The text I was reading says that:
x & (x + (1 << n)) = x, with the run of set bits (possibly length 0) starting at bit n cleared.
I tried putting different values in the python console and saw that:
>>> 5 & (5 + (1 << 2))
1
However, when I tried putting in other different values instead of 2, I got 5 as the answer. I tried putting in values from 1 to 7.
I tried deriving the expression but I couldn't.
What must be a reasonable explanation for the same? And how does it work?
I tried putting in values from 1 to 7 [for n]
n = 0 is also fine. Actually let's look at that case first. So x & (x + 1).

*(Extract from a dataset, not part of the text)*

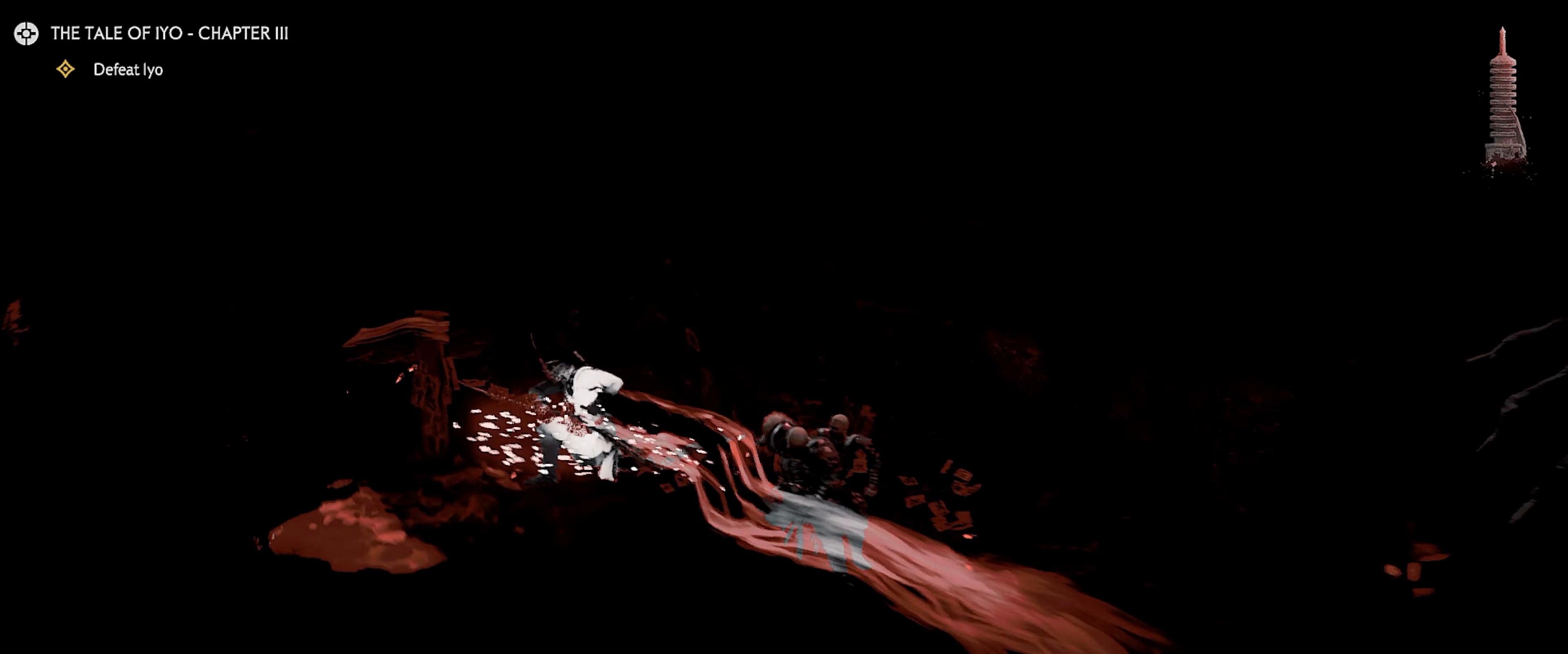
{"buttons": ["CROSS"], "left_stick": "up-right", "right_stick": "down-right", "events": [[167, "CROSS", "down"], [267, "CROSS", "up"], [333, "CROSS", "down"], [433, "CROSS", "up"], [500, "CROSS", "down"]]}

If x is odd, then x is of the form a01k (some bit-string a, followed by a zero, followed by k ones). Adding 1 to it would carry through all the trailing ones and turn it into a10k. And-ing that with x cancels the old trailing ones with the new trailing zeroes, and that new 1 that appeared with the old 0. a stays the same. In other words: the trailing ones were reset.
If x is even, then adding 1 to it does not carry, the only effect is that the least significant bit becomes set. The AND with x then resets that bit again. Overall nothing happens.
If n is not zero, then it's as if the n least significant bits aren't there. The addition doesn't affect them, therefore the AND doesn't either. So in total, x & (x + (1 << n)) can be described as "if there is a run of ones starting at position n, zero out that run, otherwise do nothing".
A potentially interesting variant is x & (x + (x & -x)), which first uses x & -x to get a mask of the least significant set bit and then proceeds the same as the original expression. That would find the first run of ones and reset it.